◆ WHAT NEEDS TO BE DONE ◆
An exact reproduction of the listing, minus the pictures, is the required output.

◆ INPUT FOR THIS TASK ◆
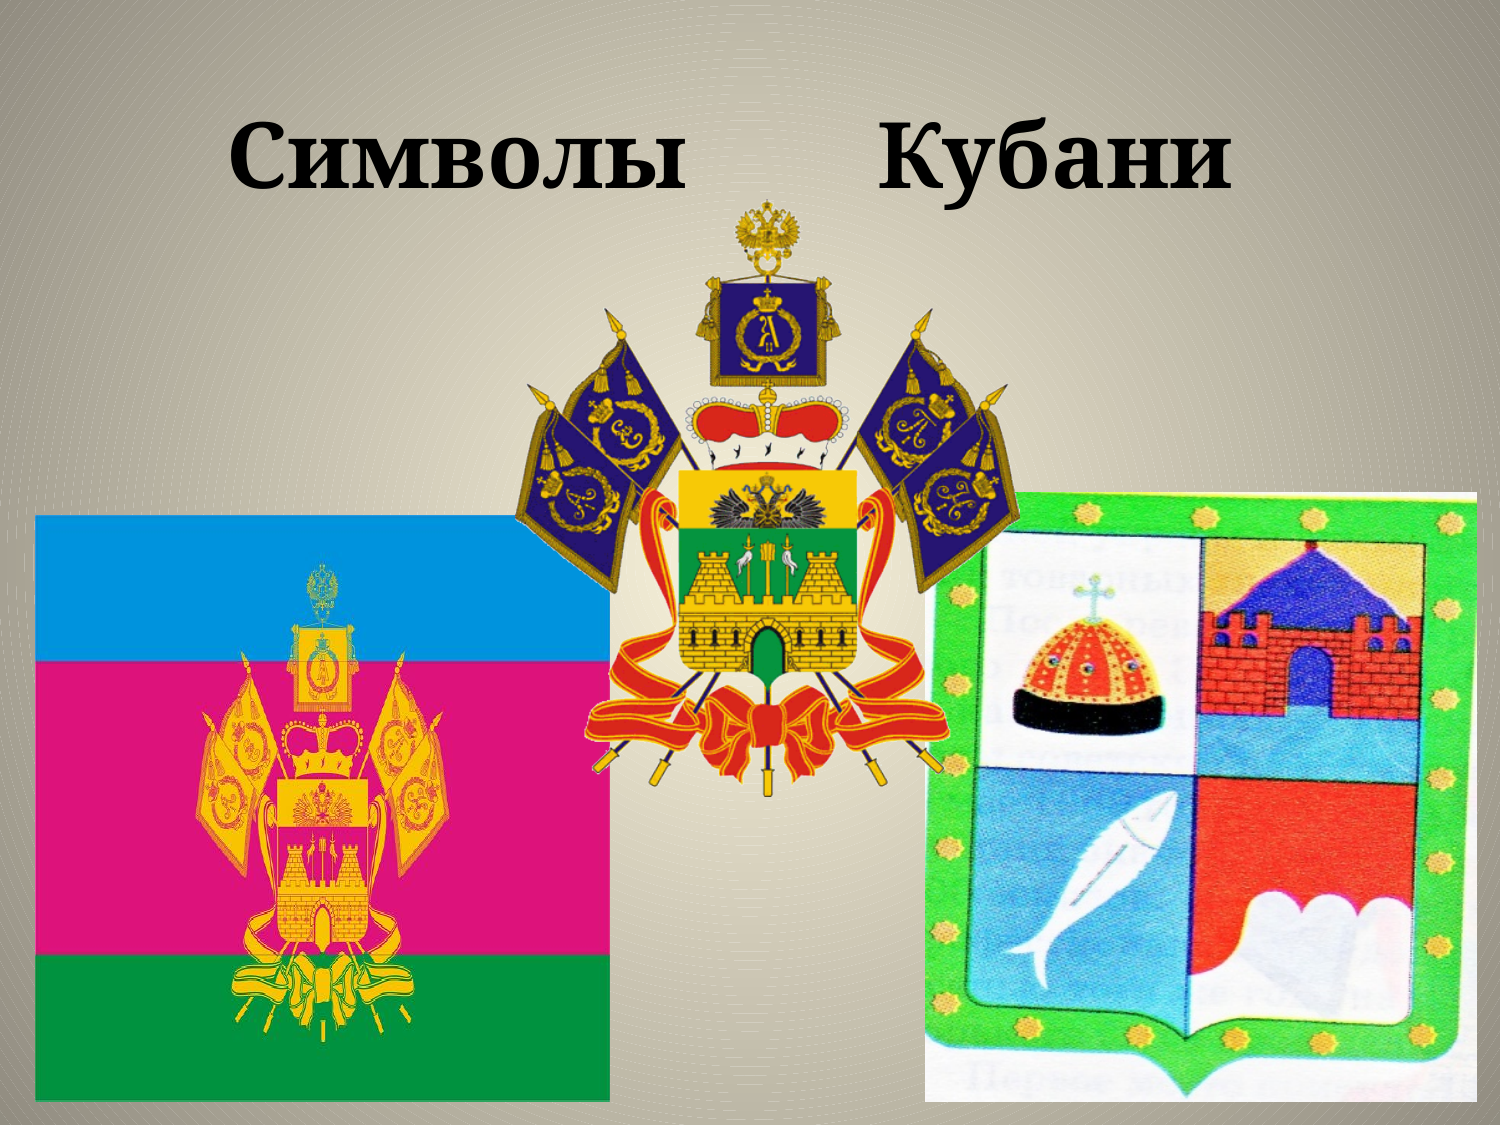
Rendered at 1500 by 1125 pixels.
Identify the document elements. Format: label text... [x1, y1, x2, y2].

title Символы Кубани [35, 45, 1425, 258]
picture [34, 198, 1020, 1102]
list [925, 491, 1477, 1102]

◆ YOUR SOLUTION ◆
Rendered at 1500 by 1125 pixels.
Identify the document elements. Format: label text... [x1, y1, x2, y2].

title Символы Кубани [35, 45, 1425, 258]
picture [34, 198, 1020, 1102]
list [925, 491, 1477, 1102]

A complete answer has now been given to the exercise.